## Tasks to complete
1) Summarize the mailing-list message in two sentences.
2) Answer these questions from the mailing-list message, one line each:
(a) Which lists appear on the "Lists" line?
(b) On what date did Merlin Moncure write?
(c) With 100 distinct values and LIMIT 1, what percentage of rows is assumed to need scanning?
** Start of Document **
Re: Yet another abort-early plan disaster on 9.3

From: Ryan Johnson <ryan(dot)johnson(at)cs(dot)utoronto(dot)ca>
To: pgsql-performance(at)postgresql(dot)org
Subject: Re: Yet another abort-early plan disaster on 9.3
Date: 2014-10-02 13:59:00
Message-ID: 542D5A24.1080308@cs.utoronto.ca
Views: Raw Message | Whole Thread | Download mbox | Resend email
Thread:
Lists: pgsql-hackers pgsql-performance

On 29/09/2014 9:00 AM, Merlin Moncure wrote:
> On Fri, Sep 26, 2014 at 3:06 AM, Simon Riggs <simon(at)2ndquadrant(dot)com> wrote:
>> The problem, as I see it, is different. We assume that if there are
>> 100 distinct values and you use LIMIT 1 that you would only need to
>> scan 1% of rows. We assume that the data is arranged in the table in a
>> very homogenous layout. When data is not, and it seldom is, we get
>> problems.
** End of Document **
** Start of Data excerpts **
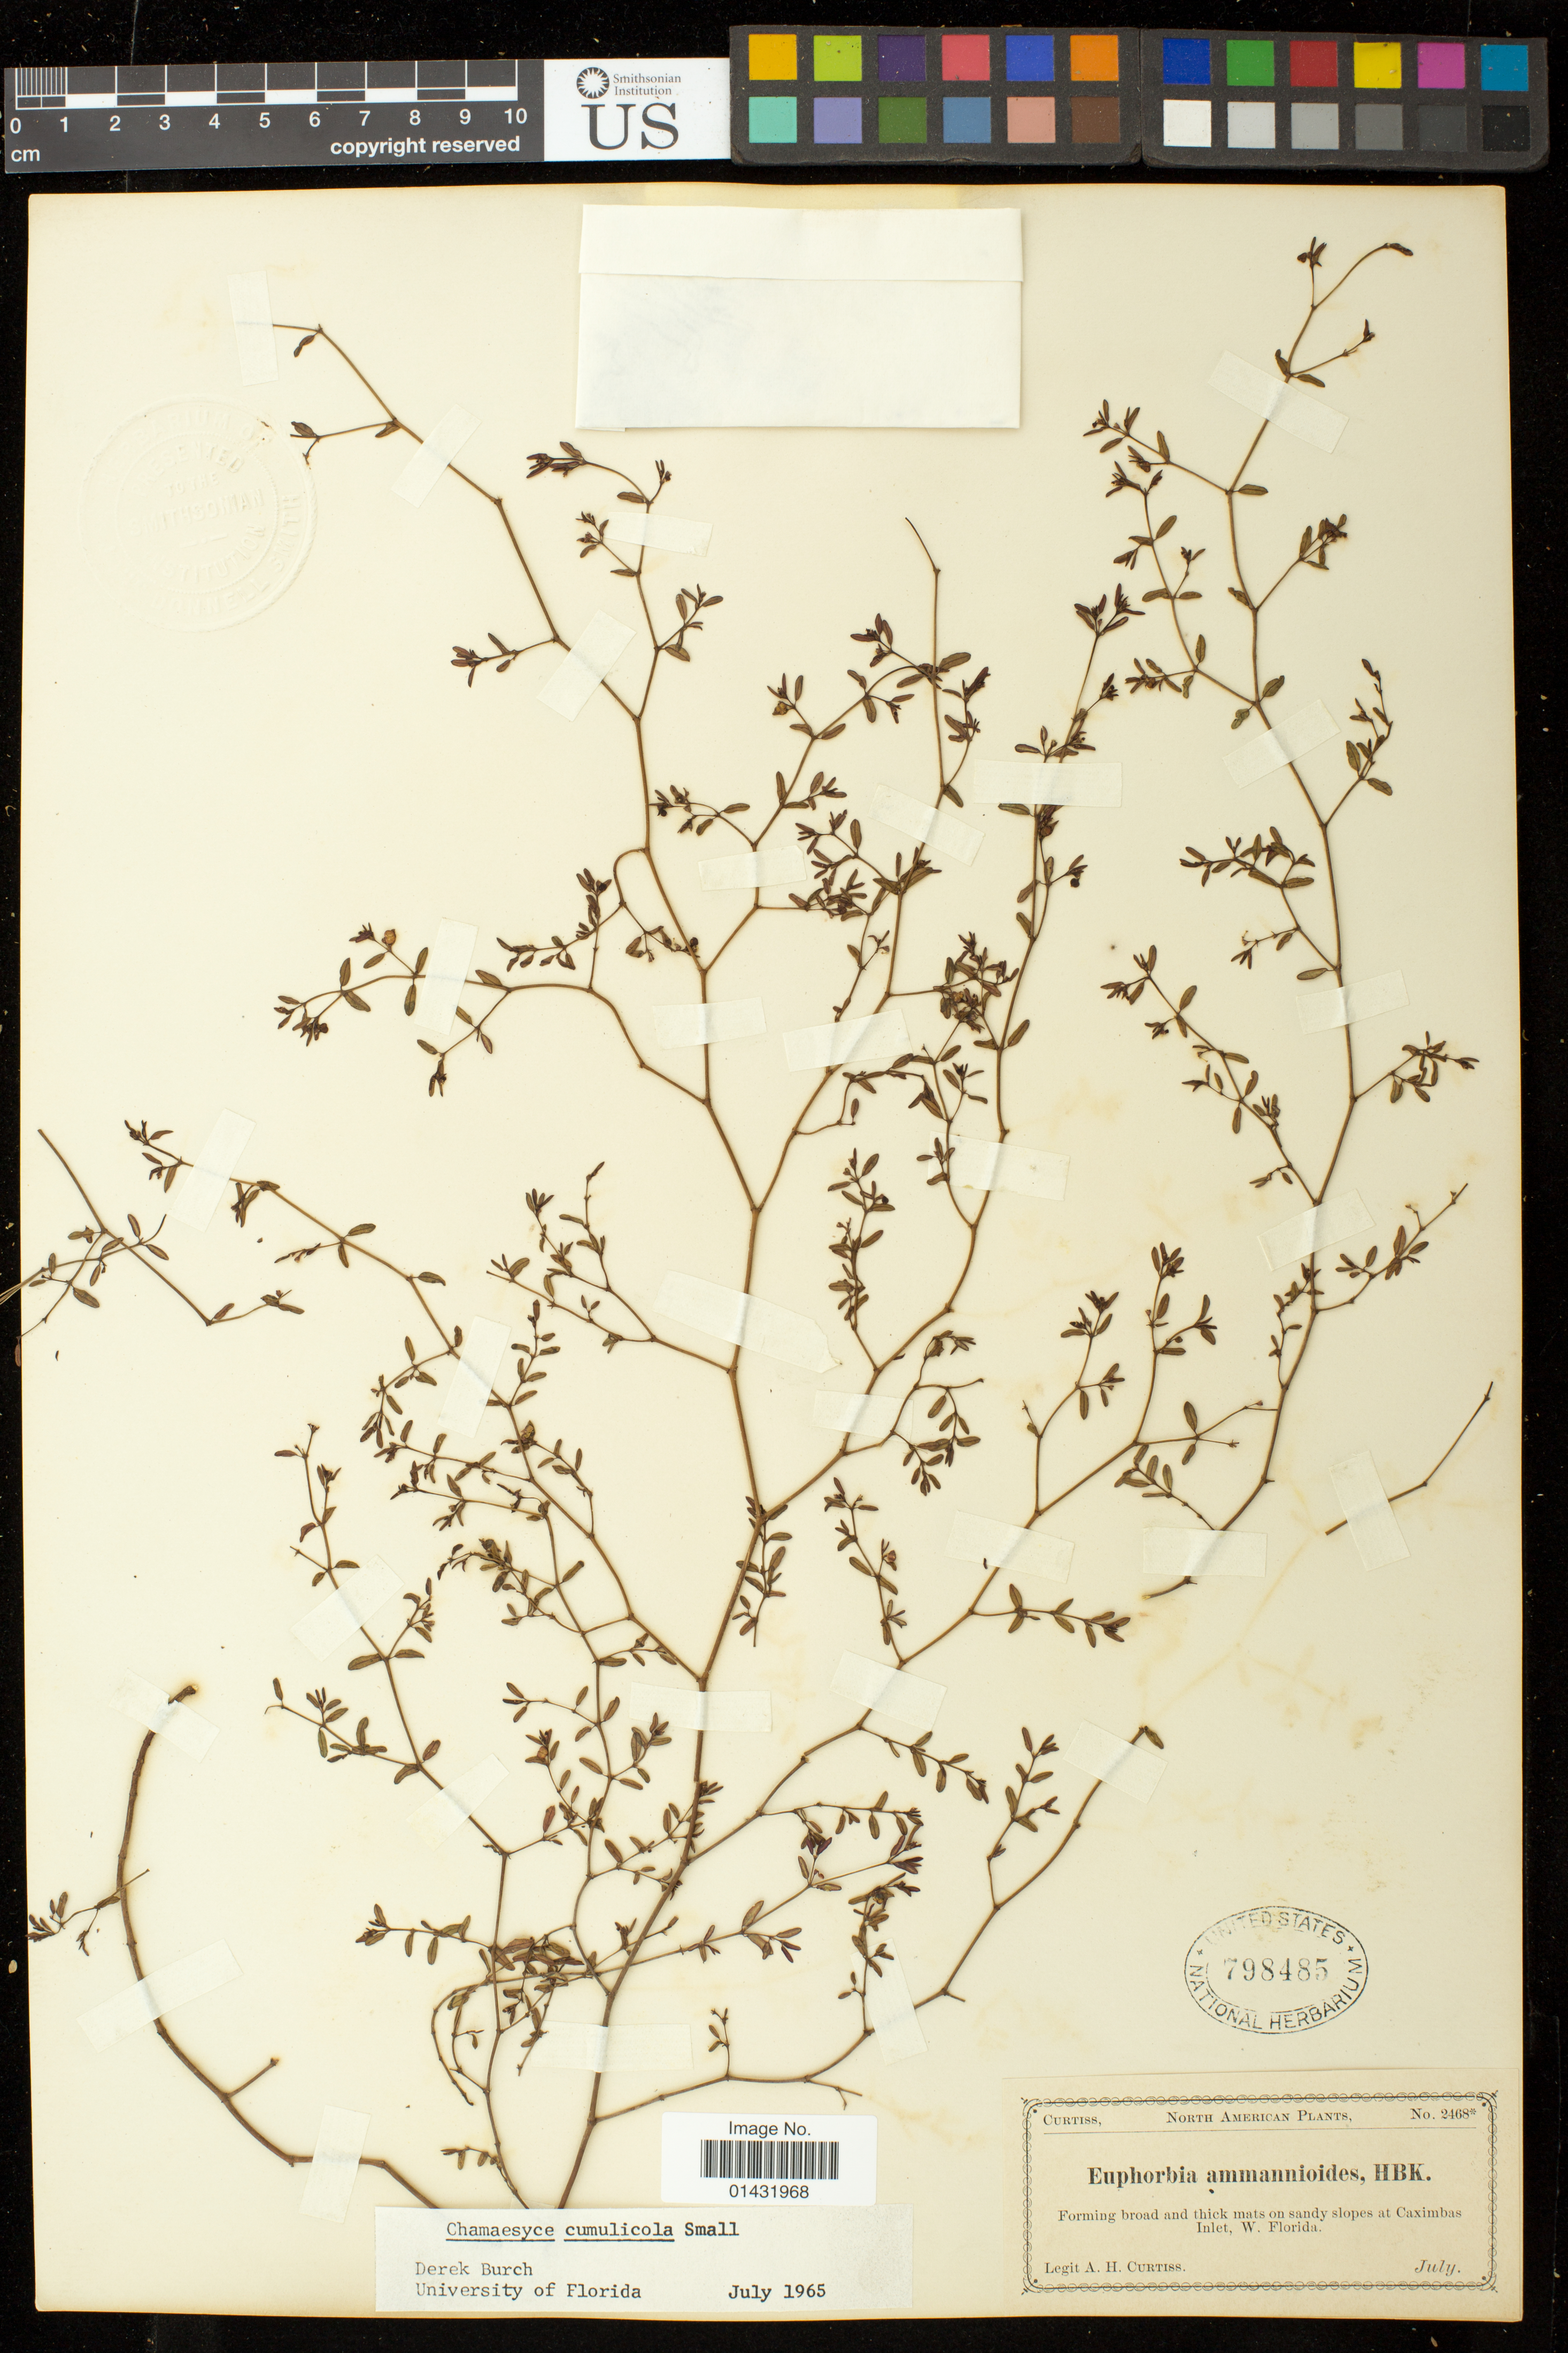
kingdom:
** End of Data excerpts **
** Start of Data excerpts **
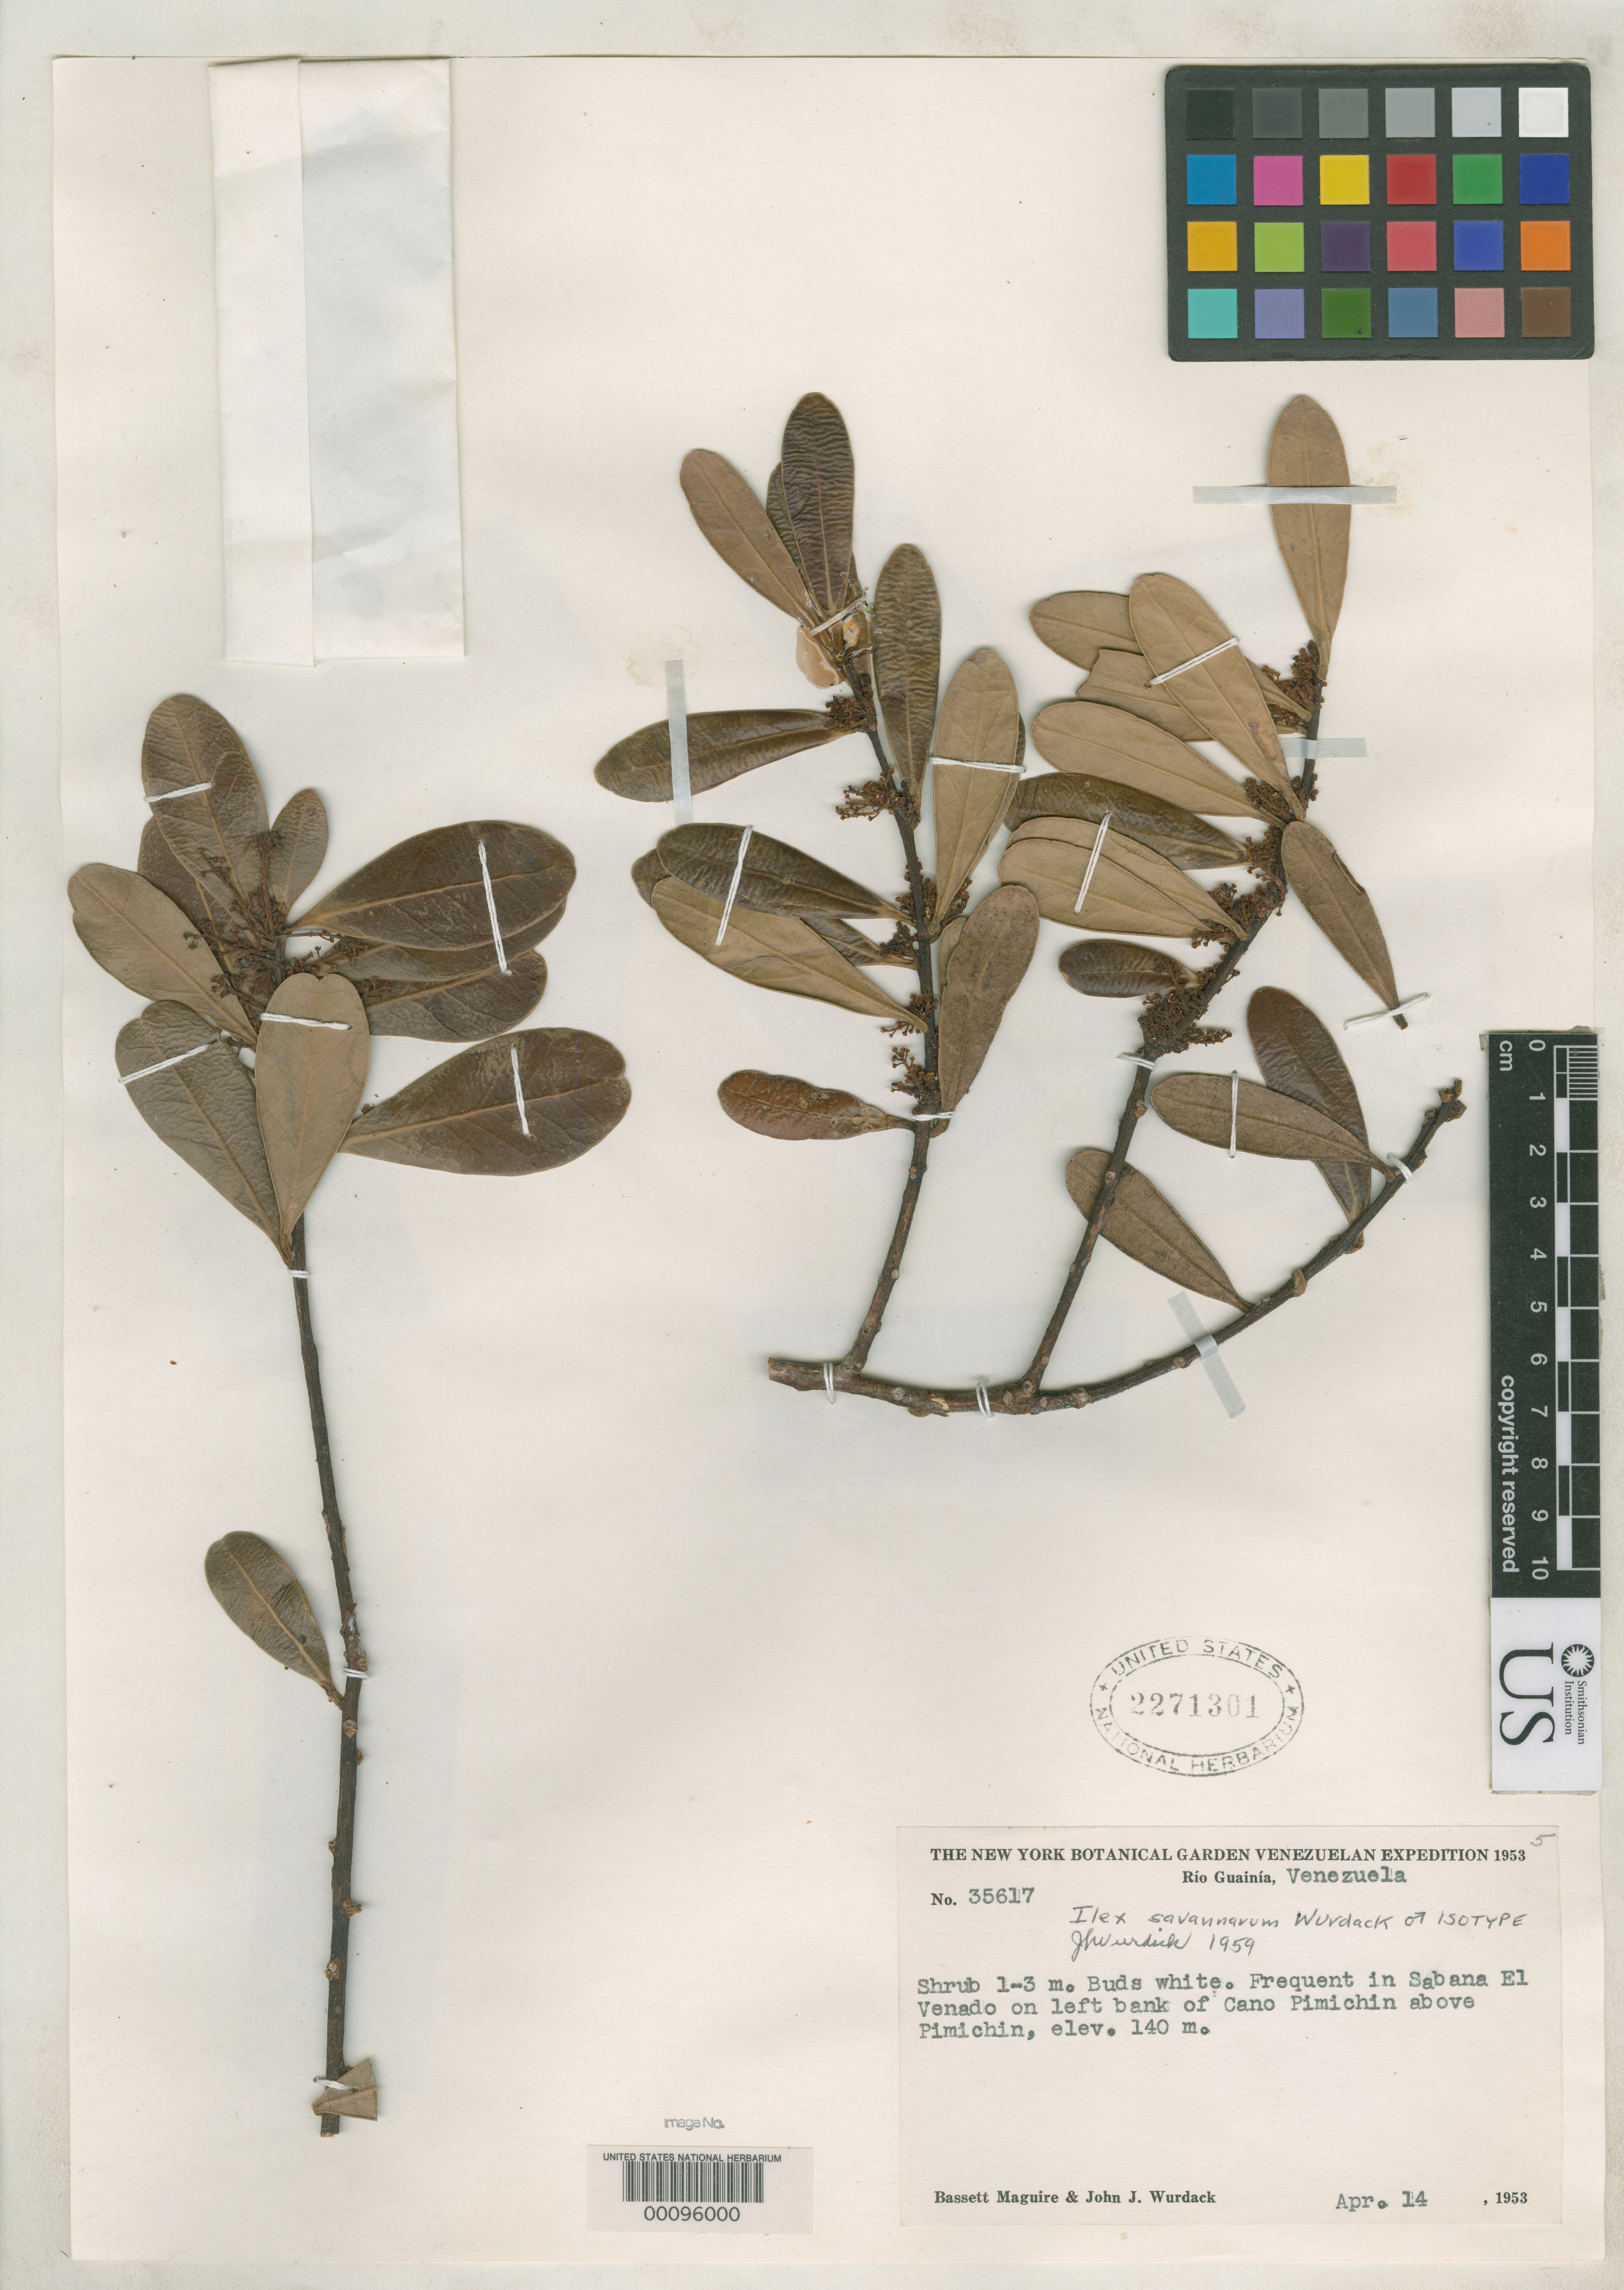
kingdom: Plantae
** End of Data excerpts **
## Solved problems
1) Ryan Johnson sent this message to pgsql-performance on 2014-10-02 as a reply in the thread "Yet another abort-early plan disaster on 9.3," and it quotes earlier posts by Merlin Moncure and Simon Riggs. In the quoted passage, Simon Riggs says the assumption is that with 100 distinct values and LIMIT 1 only 1% of rows would need to be scanned, which presumes a very homogenous data layout that seldom holds and so leads to problems.

2)
(a) pgsql-hackers and pgsql-performance
(b) 29/09/2014
(c) 1%